In case anyone else was interested in looking at the specs of the 480's vs the new 980's.
I'm still trying to wrap my head around the Maxwell architecture vs Fermi, but they have a little over 4x the cuda cores, about 4x the memory, and the memory bandwidth and caches are slightly larger.
I'm going to wait until the GPU lecture before I answer this one in detail. In the mean time, I'll let you puzzle over it.
@jslone I had a similar curiosity, and ended up looking up the GTX Titan.

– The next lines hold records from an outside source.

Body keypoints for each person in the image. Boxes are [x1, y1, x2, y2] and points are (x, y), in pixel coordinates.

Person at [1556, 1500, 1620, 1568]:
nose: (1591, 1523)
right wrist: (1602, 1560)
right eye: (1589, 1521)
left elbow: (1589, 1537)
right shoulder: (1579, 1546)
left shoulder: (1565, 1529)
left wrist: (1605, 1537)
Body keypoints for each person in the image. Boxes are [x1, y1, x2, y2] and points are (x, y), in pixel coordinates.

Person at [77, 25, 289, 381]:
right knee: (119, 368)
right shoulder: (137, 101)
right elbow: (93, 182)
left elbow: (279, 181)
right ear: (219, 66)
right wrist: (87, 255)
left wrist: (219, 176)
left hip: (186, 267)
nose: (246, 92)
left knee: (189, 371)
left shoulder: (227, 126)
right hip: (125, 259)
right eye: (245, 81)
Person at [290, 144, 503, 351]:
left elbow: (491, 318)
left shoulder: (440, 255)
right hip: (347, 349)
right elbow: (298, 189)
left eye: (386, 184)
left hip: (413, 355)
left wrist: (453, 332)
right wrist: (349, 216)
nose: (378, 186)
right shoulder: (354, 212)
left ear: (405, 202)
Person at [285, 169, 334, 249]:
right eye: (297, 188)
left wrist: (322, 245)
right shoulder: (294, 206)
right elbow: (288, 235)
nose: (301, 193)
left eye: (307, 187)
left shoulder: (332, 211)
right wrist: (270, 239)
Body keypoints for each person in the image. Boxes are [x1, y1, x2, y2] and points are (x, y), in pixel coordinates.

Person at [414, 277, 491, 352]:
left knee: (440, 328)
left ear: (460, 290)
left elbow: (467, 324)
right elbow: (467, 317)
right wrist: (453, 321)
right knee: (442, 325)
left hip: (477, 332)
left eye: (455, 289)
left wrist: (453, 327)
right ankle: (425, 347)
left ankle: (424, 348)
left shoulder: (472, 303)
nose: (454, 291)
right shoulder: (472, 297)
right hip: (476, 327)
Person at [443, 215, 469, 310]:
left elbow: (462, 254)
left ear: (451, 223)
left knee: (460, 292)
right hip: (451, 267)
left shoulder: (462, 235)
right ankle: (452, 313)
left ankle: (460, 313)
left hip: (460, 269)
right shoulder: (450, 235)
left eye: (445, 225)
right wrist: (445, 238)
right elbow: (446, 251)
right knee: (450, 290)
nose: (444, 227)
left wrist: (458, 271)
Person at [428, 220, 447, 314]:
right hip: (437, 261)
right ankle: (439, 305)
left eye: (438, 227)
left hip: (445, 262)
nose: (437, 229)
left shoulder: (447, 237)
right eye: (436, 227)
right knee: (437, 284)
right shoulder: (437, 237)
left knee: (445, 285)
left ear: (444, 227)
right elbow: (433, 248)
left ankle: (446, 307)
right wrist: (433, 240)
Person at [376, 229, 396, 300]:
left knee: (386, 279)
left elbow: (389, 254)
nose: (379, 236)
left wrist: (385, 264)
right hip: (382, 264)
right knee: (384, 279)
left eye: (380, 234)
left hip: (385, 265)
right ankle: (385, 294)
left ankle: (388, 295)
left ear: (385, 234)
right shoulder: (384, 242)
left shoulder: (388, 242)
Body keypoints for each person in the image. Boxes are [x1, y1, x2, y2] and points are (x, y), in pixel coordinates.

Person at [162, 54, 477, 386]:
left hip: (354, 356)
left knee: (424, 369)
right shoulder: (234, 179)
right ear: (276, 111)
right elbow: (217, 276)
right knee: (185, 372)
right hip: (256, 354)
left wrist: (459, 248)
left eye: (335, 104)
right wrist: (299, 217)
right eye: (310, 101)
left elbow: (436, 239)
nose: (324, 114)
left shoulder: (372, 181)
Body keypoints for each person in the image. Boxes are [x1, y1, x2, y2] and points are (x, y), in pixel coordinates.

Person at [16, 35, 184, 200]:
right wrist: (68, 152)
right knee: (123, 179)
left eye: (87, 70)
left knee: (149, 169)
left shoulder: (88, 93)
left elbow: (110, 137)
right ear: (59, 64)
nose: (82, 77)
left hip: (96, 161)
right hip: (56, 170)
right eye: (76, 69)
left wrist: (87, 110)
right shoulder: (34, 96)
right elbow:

This version of the Titan has 2x more CUDA cores than the gtx-980, as well as 3x the memory bandwidth, and a significantly larger cache. For all this, the clock speed is roughly half, and the texture fill rate is about 2.5x. So it seems it makes some interesting tradeoffs versus the 980. The Titan Z seems to use yet another new architecture that they are calling the 'Pascal' architecture, which doesn't seem to be in any other consumer available graphics cards. Curious that it ends up with a fairly significantly lower clock rate; this will probably make more sense once we talk about GPUs in lecture.
what does it mean that 1500 elements can be processed concurrently by a core? does this mean 1500 bytes of data can be read and executed?
@admintio42: It means that in terms of the running example in this lecture (sinx), 1500 array elements would be processed concurrently.
I'm a bit confused when I reviewed this slide... So each SM can have at most 48 resident warps, but can all of them run concurrently? (I was reading the whitepaper of Fermi and it seems that it can only run 2 warps concurrently with 16 CUDA cores allocated to each warp, though a lot more warps can be assigned to an SM)
@andwerwuan: Remember, concurrent and parallel are different. The 48 resident warps are executing concurrently on the core via hardware multi-threading. As you read in the Fermi whitepaper, two of the warps are executed simultaneously.